ACTION ITEM:
Read through the lines below for the string "down" and copy each one that has it.

Source data:

+ + + + + + +

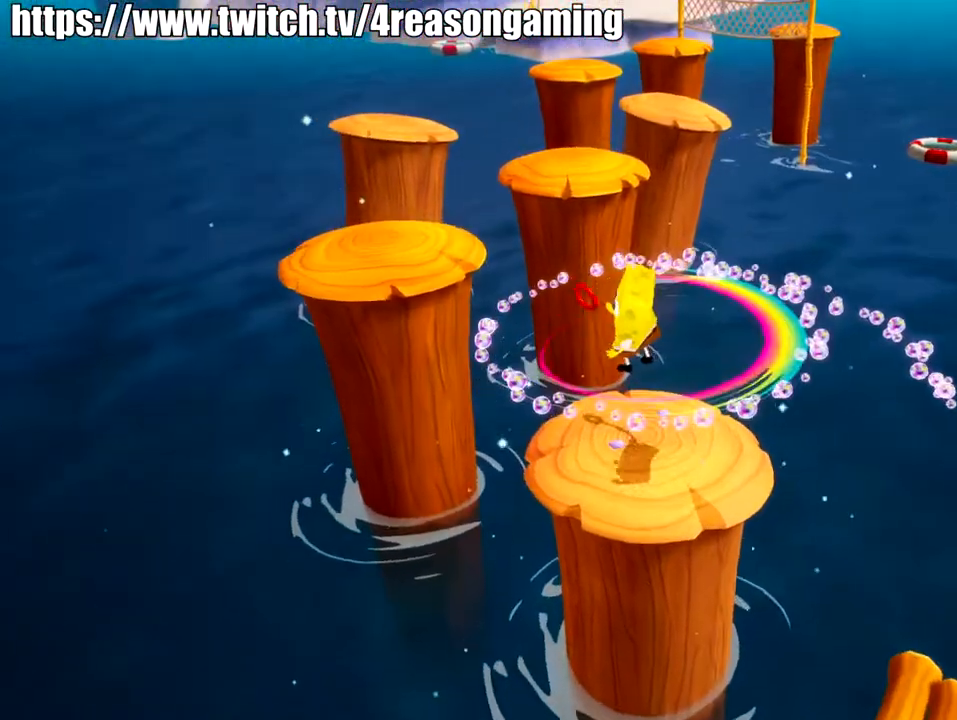
{"buttons": [], "left_stick": "up-left", "right_stick": "center", "events": [[284, "CROSS", "down"], [400, "CROSS", "up"]]}
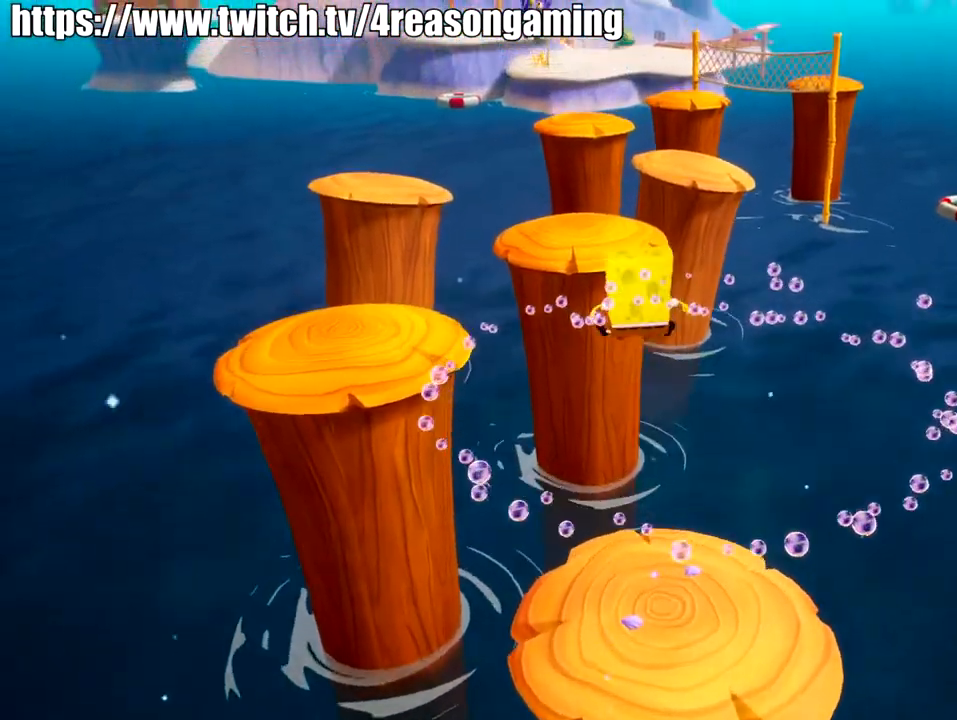
{"buttons": [], "left_stick": "up", "right_stick": "center", "events": [[167, "CROSS", "down"], [284, "left_stick", "up"], [317, "SQUARE", "down"], [368, "CROSS", "up"], [468, "SQUARE", "up"]]}
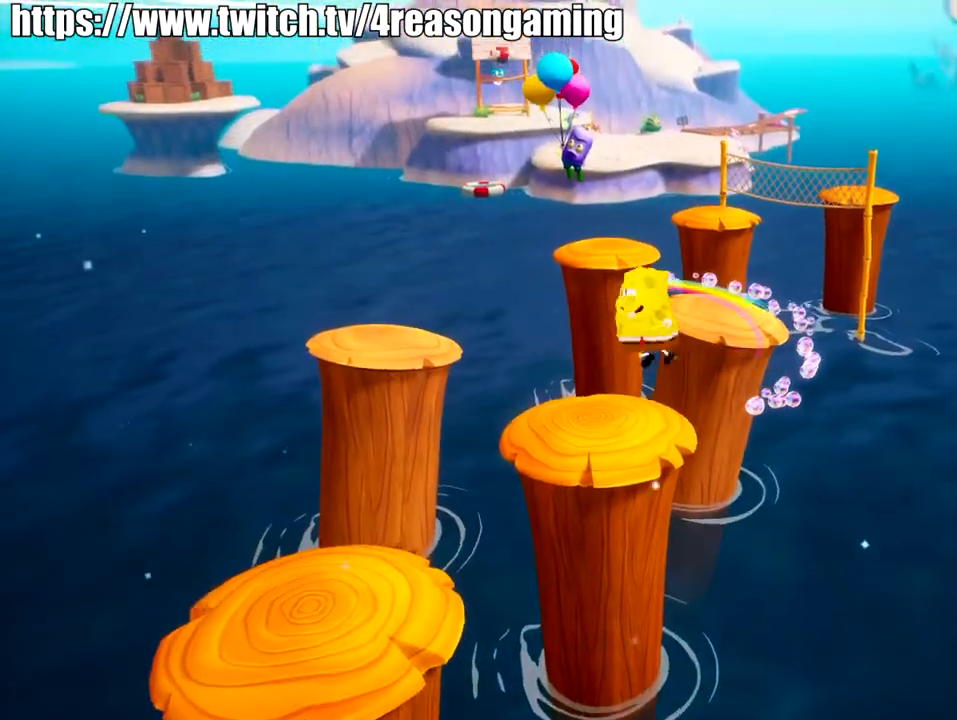
{"buttons": [], "left_stick": "up", "right_stick": "center", "events": [[267, "right_stick", "right"], [434, "right_stick", "center"]]}
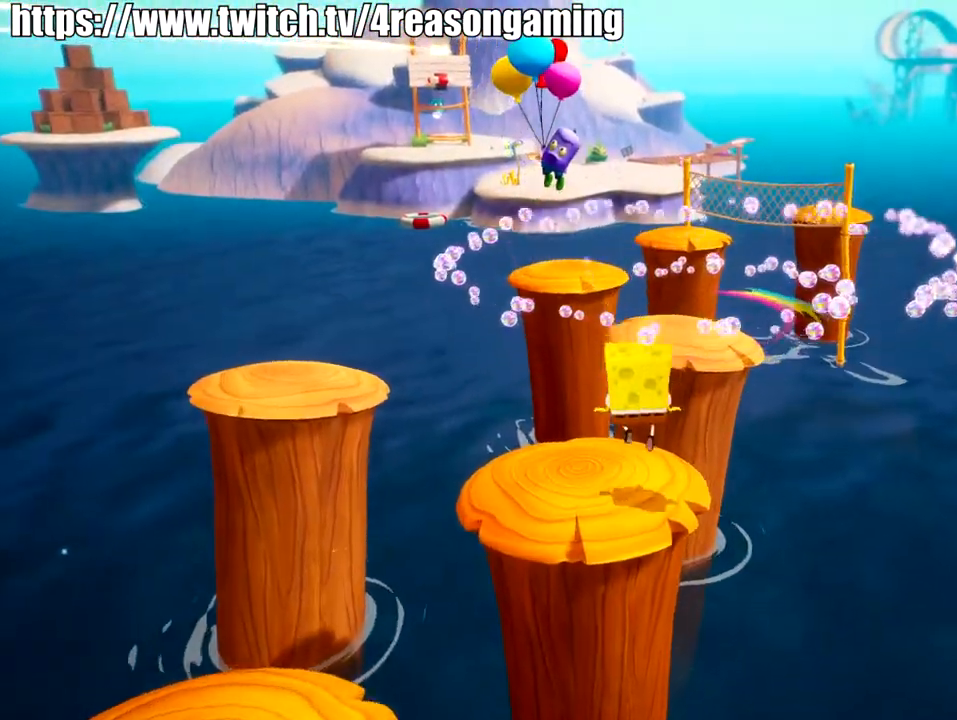
{"buttons": [], "left_stick": "up", "right_stick": "center", "events": [[267, "CROSS", "down"], [367, "CROSS", "up"]]}
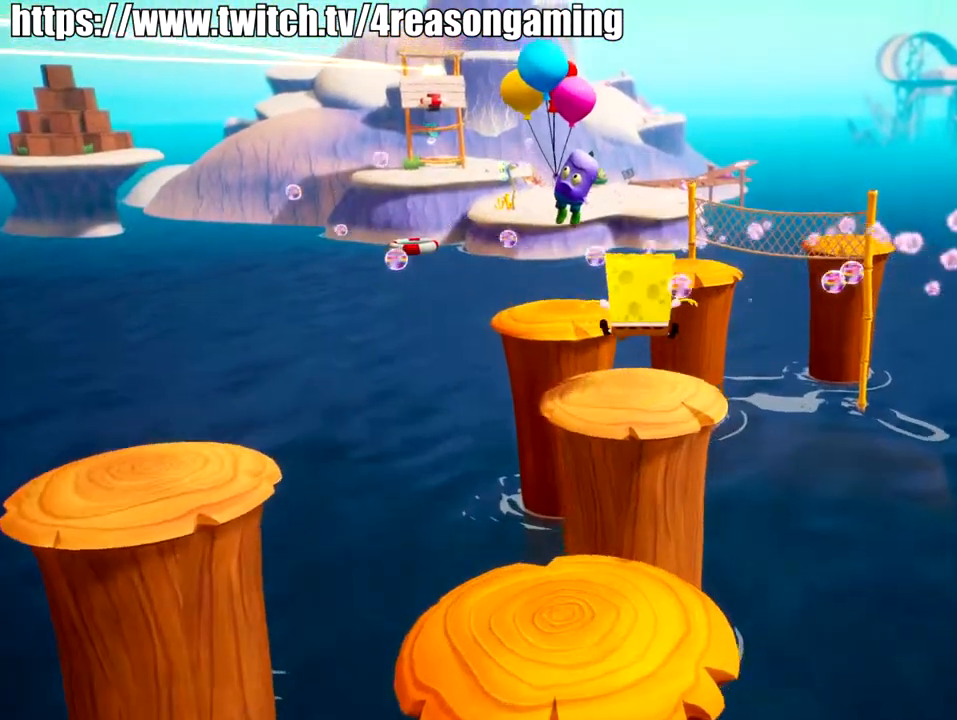
{"buttons": [], "left_stick": "up-left", "right_stick": "center", "events": [[17, "CROSS", "down"], [183, "CROSS", "up"], [183, "SQUARE", "down"], [234, "left_stick", "up-left"], [284, "SQUARE", "up"]]}
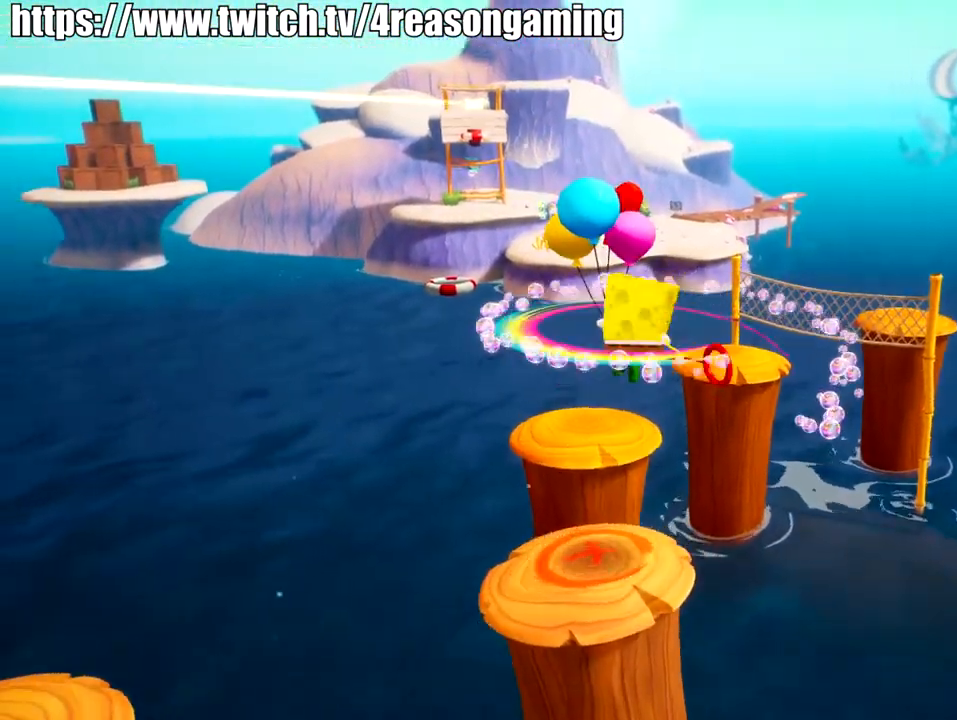
{"buttons": [], "left_stick": "up-right", "right_stick": "right", "events": [[201, "left_stick", "up"], [301, "right_stick", "down-right"], [451, "left_stick", "up-right"], [451, "right_stick", "right"]]}
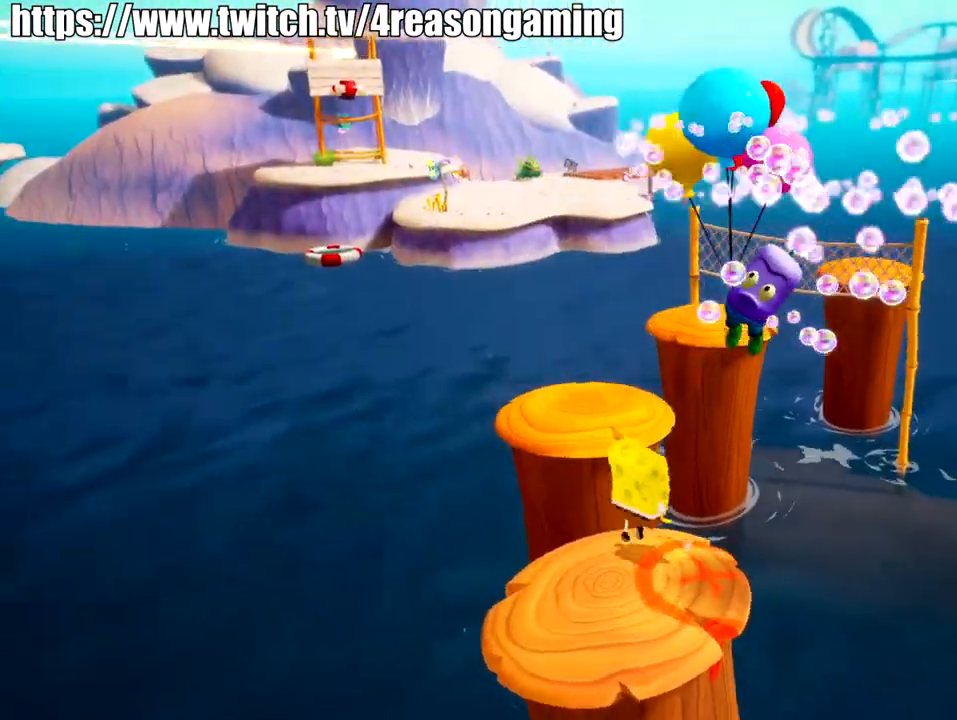
{"buttons": [], "left_stick": "up", "right_stick": "center", "events": [[67, "right_stick", "center"], [217, "CROSS", "down"], [317, "CROSS", "up"], [317, "left_stick", "up"], [367, "SQUARE", "down"], [484, "SQUARE", "up"]]}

+ + + + + + +

TASK ANSWER:
{"buttons": [], "left_stick": "up-left", "right_stick": "center", "events": [[284, "CROSS", "down"], [400, "CROSS", "up"]]}
{"buttons": [], "left_stick": "up", "right_stick": "center", "events": [[167, "CROSS", "down"], [284, "left_stick", "up"], [317, "SQUARE", "down"], [368, "CROSS", "up"], [468, "SQUARE", "up"]]}
{"buttons": [], "left_stick": "up", "right_stick": "center", "events": [[267, "CROSS", "down"], [367, "CROSS", "up"]]}
{"buttons": [], "left_stick": "up-left", "right_stick": "center", "events": [[17, "CROSS", "down"], [183, "CROSS", "up"], [183, "SQUARE", "down"], [234, "left_stick", "up-left"], [284, "SQUARE", "up"]]}
{"buttons": [], "left_stick": "up-right", "right_stick": "right", "events": [[201, "left_stick", "up"], [301, "right_stick", "down-right"], [451, "left_stick", "up-right"], [451, "right_stick", "right"]]}
{"buttons": [], "left_stick": "up", "right_stick": "center", "events": [[67, "right_stick", "center"], [217, "CROSS", "down"], [317, "CROSS", "up"], [317, "left_stick", "up"], [367, "SQUARE", "down"], [484, "SQUARE", "up"]]}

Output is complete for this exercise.